Splenda is Supernatural

Splenda is Supernatural February 27, 2014

My friend Beth was visiting recently and we got into an interesting conversation. She has been a loyal reader of my blog since it first started on Blogger in 2010 and so she always asks me interesting philosophical questions. This time she asked about the word “Supernatural” and it was something that I had never thought about before.

If everything is God and the world is created from God, how can something be more than natural? What does it mean to call spiritual things such as God or angels “supernatural”?

I told her I’d need to think about that for a while.

It’s a word that’s kind of used for anything outside our every day experience. Angels, Gods, Demons, Big Foot (?), Vampires, Werewolves. It seems a little weird to me to lump all these things together I guess because some of them seem more likely to be real than others.

An Atheist might say that there is no convincing evidence for the existence of any of these things, so while the concept of “supernatural” exists, it is likely that the things themselves do not and nothing is outside of the natural world.

From what I’ve learned of Islam, I could see “Supernatural” making a lot of sense there because the belief is that the world and the divine are entirely separate.

I suspect that the people who coined the word believed that God is above nature.
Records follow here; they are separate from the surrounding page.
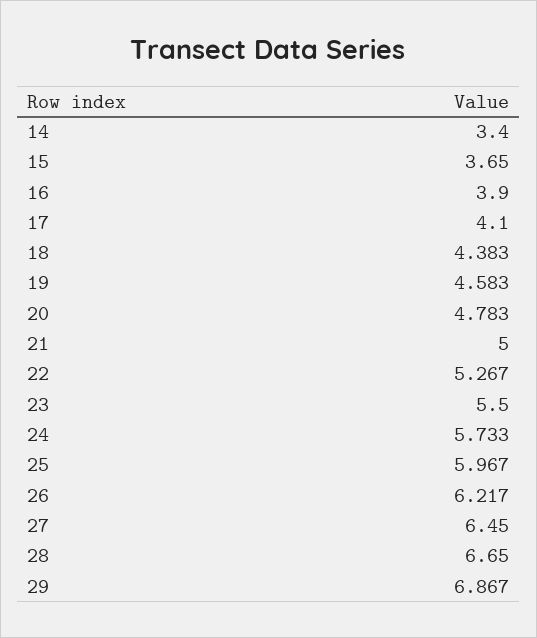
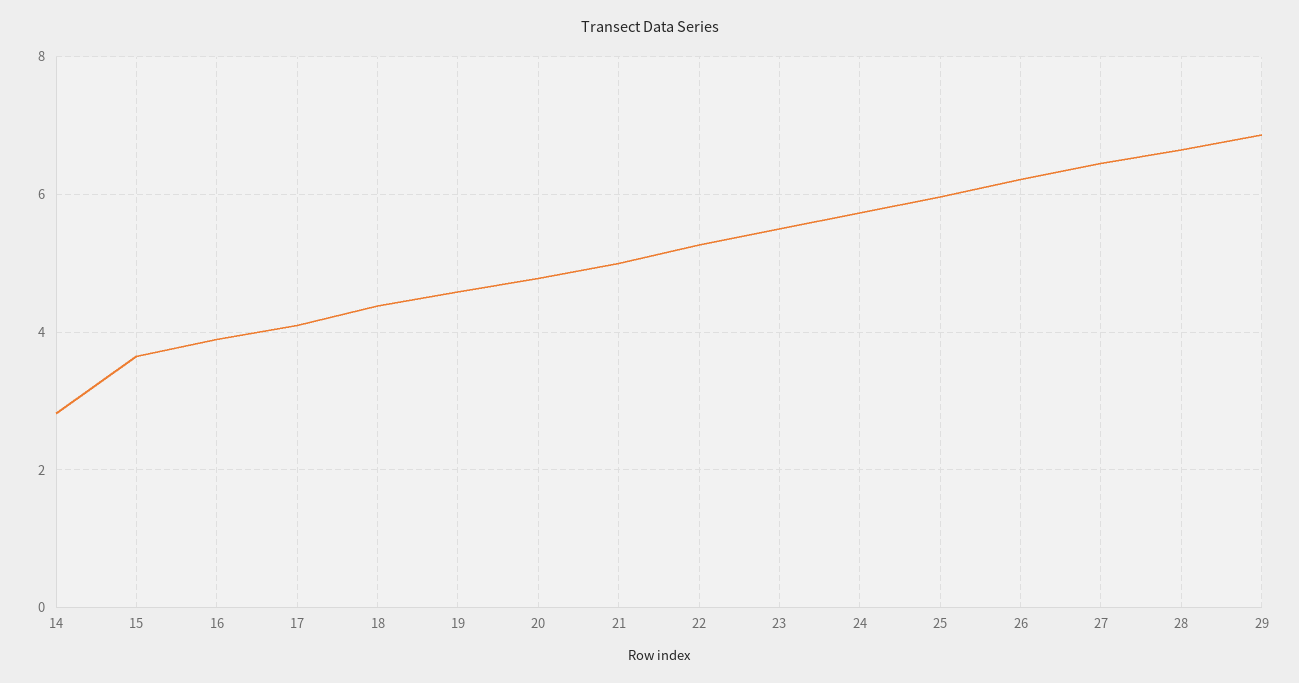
14: 3.4 -> 2.8

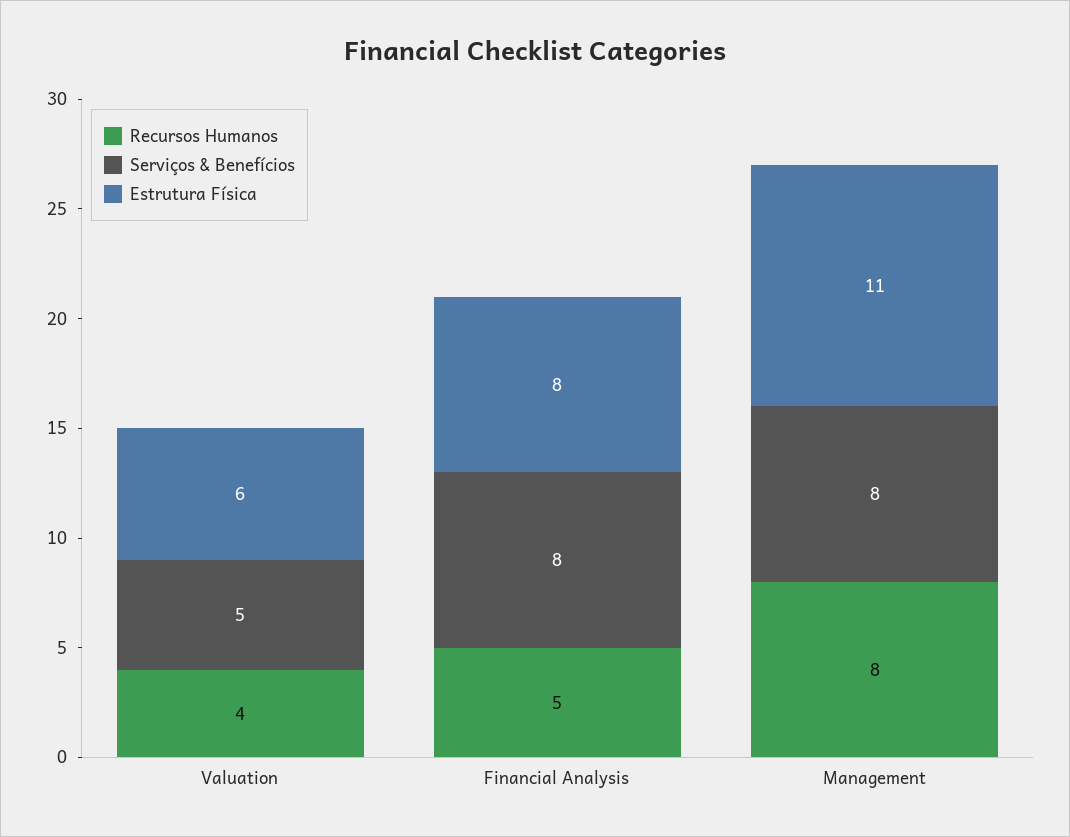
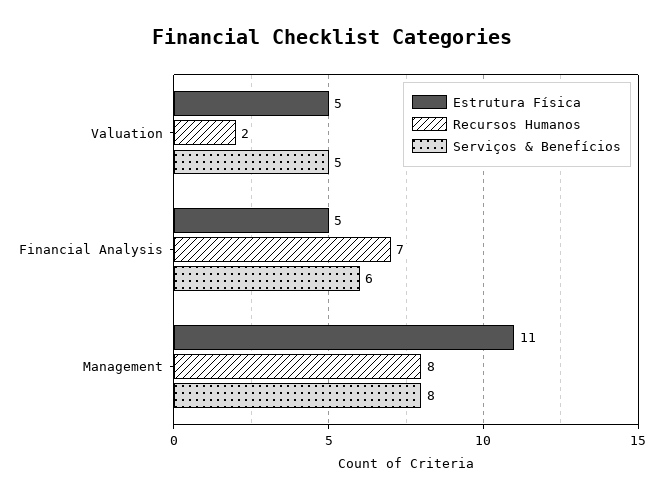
Recursos Humanos, Valuation: 4 -> 2
Estrutura Física, Valuation: 6 -> 5
Recursos Humanos, Financial Analysis: 5 -> 7
Serviços & Benefícios, Financial Analysis: 8 -> 6
Estrutura Física, Financial Analysis: 8 -> 5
He created it but was outside of it in some way.

I never thought before about how when you break the world down it means more than natural. As a Hindu, that doesn’t make any sense.

For me there can be no such thing as supernatural because nature IS God. Everything in creation is a part of Him, you and I included. Gods, Devas, Asuras, Rakshasa, Apsaras…they are not supernatural. They are natural. They are within nature just as we are. There is nothing outside of The One Divinity who split itself into many parts to make the world.

To say something is above nature is to suggest that the natural laws of the world don’t apply to it. But dharma applies to every one. Even demons operate within the same world of consequences that we do. Krishna did some things that seem undharmic, but I don’t think it is because he is above the law. I think it’s because he has a wider understanding of what is dharmic than I do. He is able to see a much larger picture than I.

It seems like it would be a lot more appropriate to use the word “supernatural” to refer to man made things not found in nature. Like Splenda. In a way that is beyond nature because it would not be naturally occurring. In another way it is still part of the One Divinity that makes up everything.